As the name suggests, flamiche is Flemish, a reminder that in the 14th century, the Dukes of Burgundy ruled as far as Flanders and the North Sea. Flamiche is a robust version of quiche made with bread dough instead of pastry and it needs a pungent filling. Personally, I like to work with generous amounts of bread dough, so this recipe makes two flamiches, each enough for eight people. You’ll find a cheese filling below as an alternative to the leek, so you can make two flavors and offer a choice. Simply divide the filling amounts in half to make one of each.

for the bread dough

  • 1 1/2 cups milk  IMPORTANT for UK and France this is 300 ml/1/2 pint milk
  • 1 tablespoon/10 g/1/3 oz dry active yeast
  • 4 cups/500 g/l lb flour, more if needed
  • 2 tablespoons sugar
  • 1 1/2 teaspoons salt
  • 2 eggs, beaten to mix
  • 1 cup/250 g/1/2 lb butter

for the leek filling

  • 1 1/2 lb/750 g leeks
  • 2 tablespoons/30 g/1 oz butter
  • 2 to 3 tablespoons chopped thyme or sage
  • salt and pepper
  • 2 egg yolks
  • 1/3 cup/75 ml/2 1/2 fl oz heavy cream

two 10-inch springform pans

To make the bread dough: Scald the milk in a small saucepan and let it cool to tepid. Pour about a quarter cup into a small bowl, sprinkle the yeast on top, and leave it until dissolved, about 5 minutes. Sift the flour into a bowl with the sugar and salt and make a well in the center. Add the remaining milk, eggs, and yeast mixture. With your hand gradually work the flour into the liquid ingredients to form a smooth dough — it should be quite soft, but if very sticky, add more flour. Alternatively, use a heavy duty electric mixer with a dough hook to combine the ingredients.

To knead the dough by hand, lift it up and throw it down on a floured work surface until it is very elastic and resembles the texture of chamois leather, about 5 minutes. Work in more flour if necessary so that at the end of kneading the dough is somewhat sticky but holds together in one piece. Cream the butter and add it to the dough, squeezing with your fist until the butter is incorporated, about 5 minutes. You can also knead the dough and add the butter in the mixer — it will take about half the time. After kneading, transfer the dough to a buttered bowl, turn it over so the top is buttered, and cover the bowl with a damp cloth.
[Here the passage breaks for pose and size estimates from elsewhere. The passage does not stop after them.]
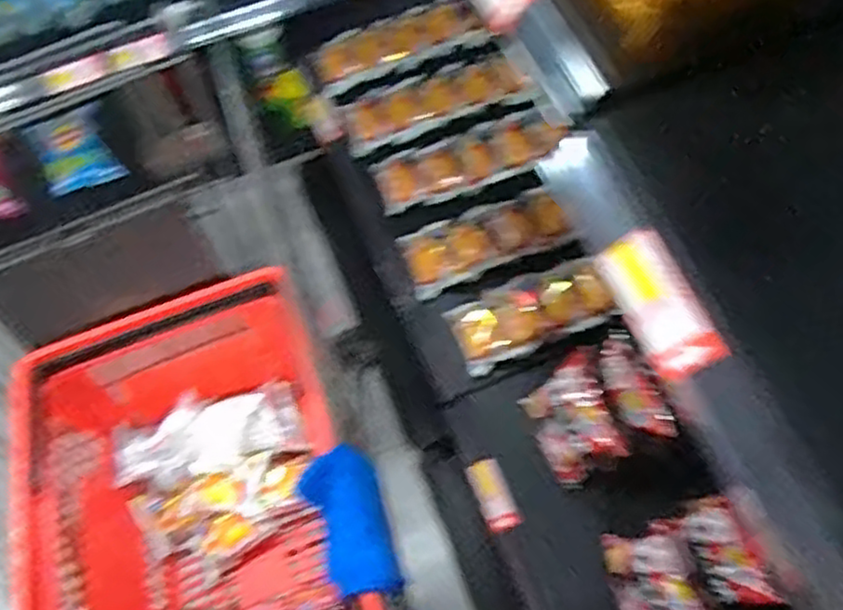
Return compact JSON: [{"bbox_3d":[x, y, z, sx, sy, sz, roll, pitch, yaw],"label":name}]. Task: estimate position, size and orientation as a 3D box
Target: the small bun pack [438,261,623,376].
[{"bbox_3d":[0.161,0.008,1.065,0.230,0.055,0.115,-21,68,-6],"label":"small bun pack"}]

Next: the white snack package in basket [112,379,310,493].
[{"bbox_3d":[-0.270,0.165,0.941,0.234,0.067,0.100,-15,68,-3],"label":"white snack package in basket"}]

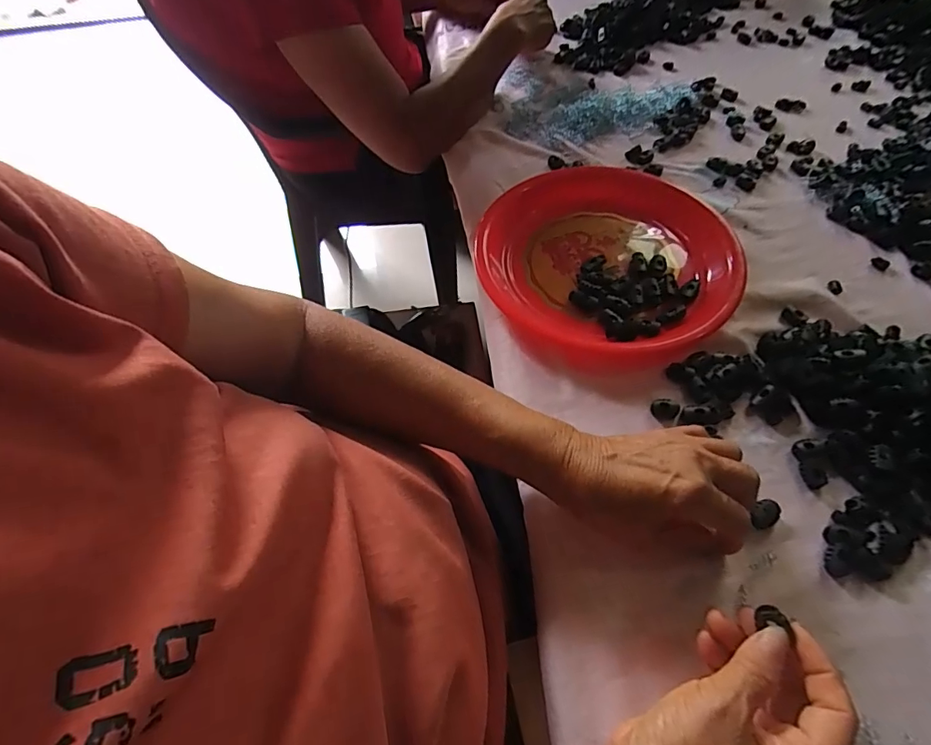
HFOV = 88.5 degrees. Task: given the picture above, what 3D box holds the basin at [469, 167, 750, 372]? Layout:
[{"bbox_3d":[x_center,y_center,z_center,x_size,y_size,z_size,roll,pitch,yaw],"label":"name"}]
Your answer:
[{"bbox_3d":[0.138,-0.123,0.486,0.238,0.041,0.253,-2,57,3],"label":"basin"}]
Leave it in a warm place to rise until doubled in bulk, about an hour.

Meanwhile, make the filling: Trim the leeks, discarding most of the green tops, cut them lengthwise, and slice them into ¼-in/6-cm slices. Wash them thoroughly to remove any grit and drain them in a colander. Melt the butter in a medium pan, add the leeks with the thyme or sage, salt, and pepper, and press a piece of foil on top. Cover the pan with the lid and sweat the leeks over low heat until they are very tender, 20 to 30 minutes. Do not let them brown.

Generously butter the pans. When the dough is risen, knead it lightly to knock out the air, and divide it in half. On a floured surface, roll or pat each piece of dough to a l5-in/40-cm round — it will be quite soft and floppy. Line the pans with dough, letting it drape over the rims. Spread the leeks on the dough. Whisk the egg yolks and cream with salt and pepper until mixed, and spoon this custard over the leeks. Fold the overhanging dough on top of the filling to half cover it, pleating it slightly towards the center. Leave the flamiches to rise in a warm place until almost doubled, 20 to 30 minutes. Heat the oven to 400°F/200°C/Gas 6 and set a baking sheet low down in the oven to heat.

Bake the flamiches until the crust is browned and starts pulling from the sides of the pan; the filling should be set. Allow 40 to 50 minutes’ cooking time and, if in doubt, bake them longer as the dough is slow to cook. If the top browns too quickly, cover it loosely with foil. Let the flamiches cool for 5 minutes before unmolding them. Serve flamiche freshly baked and warm with a green salad along side.